Using Regex to find words with characters that are the same or that are different

Question

I have a list of words such as:

l = """abca
bcab
aaba
cccc
cbac
babb
"""

I want to find the words that have the same first and last character, and that the two middle characters are different from the first/last character.

The desired final result:

['abca', 'bcab', 'cbac']

I tried this:

re.findall('^(.)..\\1$', l, re.MULTILINE)

But it returns all of the unwanted words as well. I thought of using [^...] somehow, but I couldn't figure it out. There's a way of doing this with sets (to filter the results from the search above), but I'm looking for a regex.

Is it possible?

Answer 1

There are lots of ways to do this. Here's probably the simplest:

re.findall(r'''
           \b          #The beginning of a word (a word boundary)
           ([a-z])     #One letter
           (?!\w*\1\B) #The rest of this word may not contain the starting letter except at the end of the word
           [a-z]*      #Any number of other letters
           \1          #The starting letter we captured in step 2
           \b          #The end of the word (another word boundary)
           ''', l, re.IGNORECASE | re.VERBOSE)

If you want, you can loosen the requirements a bit by replacing [a-z] with \w. That will allow numbers and underscores as well as letters. You can also restrict it to 4-character words by changing the last * in the pattern to {2}.

Note also that I'm not very familiar with Python, so I'm assuming your usage of findall is correct.

Answer 2

Edit: fixed to use negative lookahead assertions instead of negative lookbehind assertions. Read comments for @AlanMoore and @bukzor explanations.

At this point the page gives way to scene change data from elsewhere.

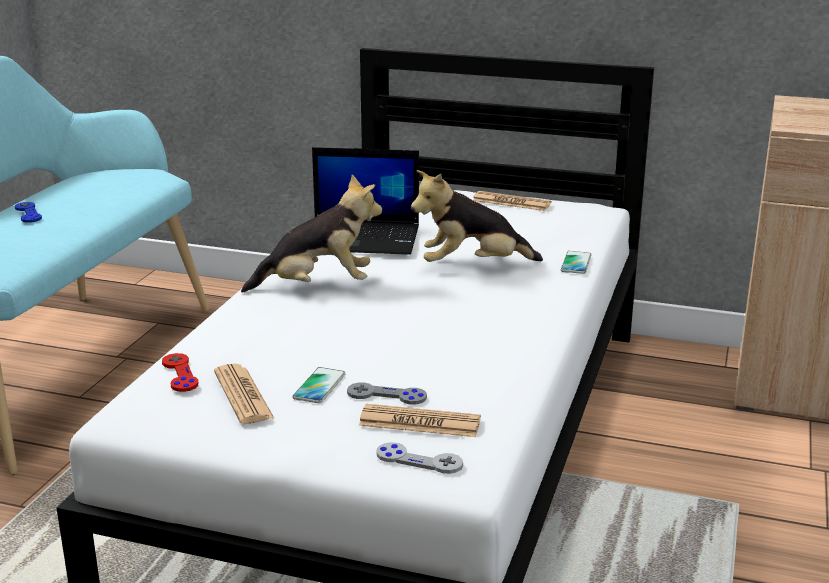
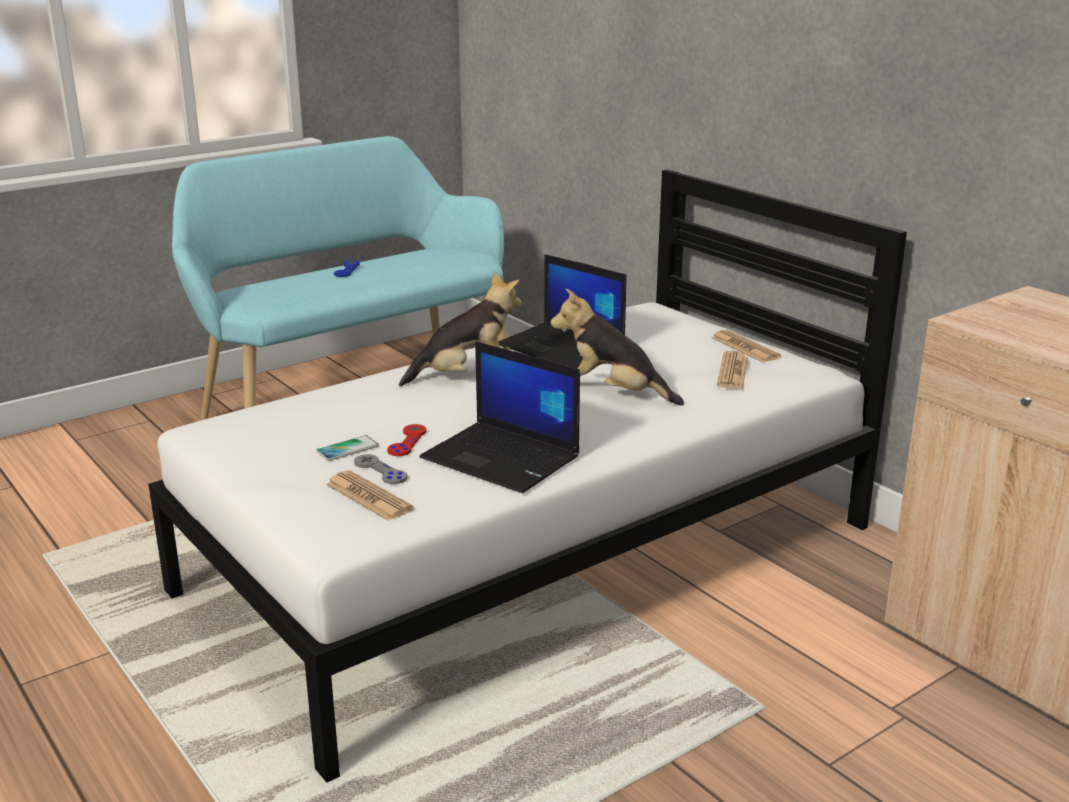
camera: 35 degrees right, 0 degrees up
(180, 374) = (273, 411): red game controller -> red game controller (407, 442)
(243, 395) = (289, 438): newspaper -> newspaper (732, 371)
(318, 286) = (466, 376): plush toy -> plush toy turned 45 degrees counterclockwise
(419, 460) = (325, 522): grey game controller -> none
(476, 348) = (503, 458): none -> laptop
(576, 263) = (709, 415): phone -> none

>>> [s for s in l.splitlines() if re.search(r'^(.)(?!\1).(?!\1).\1$', s)]
['abca', 'bcab', 'cbac']

The solution uses negative lookahead assertions which means 'match the current position only if it isn't followed by a match for something else.' Now, take a look at the lookahead assertion - (?!\1). All this means is 'match the current character only if it isn't followed by the first character.'

Answer 3

To heck with regexes.

[
    word
    for word in words.split('\n')
    if word[0] == word[-1]
    and word[0] not in word[1:-1]
]

Answer 4

Are you required to use regexes? This is a much more pythonic way to do the same thing:

l = """abca
bcab
aaba
cccc
cbac
babb
"""

for word in l.split():
  if word[-1] == word[0] and word[0] not in word[1:-1]:
     print word

Answer 5

Here's how I would do it:

result = re.findall(r"\b([a-z])(?:(?!\1)[a-z]){2}\1\b", subject)

This is similar to Justin's answer, except where that one does a one-time lookahead, this one checks each letter as it's consumed.

\b
([a-z])  # Capture the first letter.
(?:
  (?!\1)   # Unless it's the same as the first letter...
  [a-z]    # ...consume another letter.
){2}
\1
\b

I don't know what your real data looks like, so chose [a-z] arbitrarily because it works with your sample data. I limited the length to four characters for the same reason. As with Justin's answer, you may want to change the {2} to *, + or some other quantifier.

Answer 6

You can do this with negative lookahead or lookbehind assertions; see http://docs.python.org/library/re.html for details.

Answer 7

Not a Python guru, but maybe this

re.findall('^(.)(?:(?!\1).)*\1$', l, re.MULTILINE)

expanded (use multi-line modifier):

^                # begin of line
  (.)            # capture grp 1, any char except newline
  (?:            # grouping
     (?!\1)         # Lookahead assertion, not what was in capture group 1 (backref to 1)
     .              # this is ok, grab any char except newline
  )*             # end grouping, do 0 or more times (could force length with {2} instead of *)
  \1             # backref to group 1, this character must be the same
$                # end of line